Here are the patient education articles that are relevant to this topic. We encourage you to print or e-mail these topics to your patients. (You can also locate patient education articles on a variety of subjects by searching on "patient info" and the keyword(s) of interest.)

Beyond the Basics topics (see "Patient education: Melanoma treatment; localized melanoma (Beyond the Basics)" and "Patient education: Melanoma treatment; advanced or metastatic melanoma (Beyond the Basics)")

SUMMARY AND RECOMMENDATIONS

Sentinel lymph node mapping – Lymphatic mapping with sentinel lymph node biopsy (SLNB) is the standard clinicopathologic approach to evaluate regional lymph nodes in patients without clinical evidence of lymph node involvement. (See 'Sentinel lymph node biopsy' above.)

Patient selection for SLNB – For patients with clinically negative regional lymph nodes, SLNB is the standard approach for the management of patients with melanoma in whom there is a significant risk of regional lymph node metastasis. (See 'Patient selection' above.)

For patients with a melanoma 0.8 mm thick or greater, we recommend performing SLNB. This recommendation includes patients with intermediate and thick primary lesions, as well as those with thin melanomas 0.8 to 1.0 mm thick.
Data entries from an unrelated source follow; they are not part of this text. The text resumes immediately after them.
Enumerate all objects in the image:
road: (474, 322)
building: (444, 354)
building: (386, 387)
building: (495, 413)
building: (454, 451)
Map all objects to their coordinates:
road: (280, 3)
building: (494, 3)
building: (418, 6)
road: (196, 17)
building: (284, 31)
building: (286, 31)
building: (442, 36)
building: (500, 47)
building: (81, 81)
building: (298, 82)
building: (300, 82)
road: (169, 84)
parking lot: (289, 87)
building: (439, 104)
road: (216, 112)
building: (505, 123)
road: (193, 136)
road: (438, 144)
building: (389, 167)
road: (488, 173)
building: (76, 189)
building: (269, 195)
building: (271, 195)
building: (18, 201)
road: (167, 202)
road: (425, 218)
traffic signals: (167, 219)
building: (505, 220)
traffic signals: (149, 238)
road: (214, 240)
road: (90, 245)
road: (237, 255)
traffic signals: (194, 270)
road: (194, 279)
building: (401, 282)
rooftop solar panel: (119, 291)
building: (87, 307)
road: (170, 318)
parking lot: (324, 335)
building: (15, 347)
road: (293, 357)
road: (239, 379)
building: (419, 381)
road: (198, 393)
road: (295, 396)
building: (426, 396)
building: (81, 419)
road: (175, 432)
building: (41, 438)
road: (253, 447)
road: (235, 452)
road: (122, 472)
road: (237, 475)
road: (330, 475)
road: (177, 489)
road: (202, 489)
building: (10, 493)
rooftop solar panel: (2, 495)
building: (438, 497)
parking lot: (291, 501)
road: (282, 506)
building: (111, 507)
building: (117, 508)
These patients should have nodal basin ultrasonography prior to lymphatic mapping and sentinel lymphadenectomy.

For patients with a melanoma <0.8 mm thick and at increased risk for nodal involvement due to ulceration of the primary tumor, we favor performing an SLNB. However, the absolute risk of a positive sentinel lymph node is small in this group, and a detailed discussion with the patient is needed to discuss the potential risks and benefits.

SLNB is not indicated for patients with a melanoma <0.8 mm and no other factors placing the patient at increased risk for nodal involvement.

Positive SLNB – For patients with a positive SLNB, we suggest careful clinical observation coupled with ultrasound surveillance of the positive nodal basin rather than immediate completion lymph node dissection (Grade 2B). Completion lymph node dissection is indicated if there is subsequent evidence of regional lymph node recurrence in the absence of distant metastases. (See 'Management of a positive SLNB' above.)

Clinically apparent lymph nodes – For patients who present with clinically apparent regional lymph node involvement that is confirmed cytologically (fine-needle aspiration) or histologically, we recommend therapeutic regional lymphadenectomy (Grade 1B). Partial dissection or lymph node sampling is not considered an acceptable alternative because of the propensity of melanoma to spread microscopically to other nodes in the basin. (See 'Clinically apparent regional lymph nodes' above.)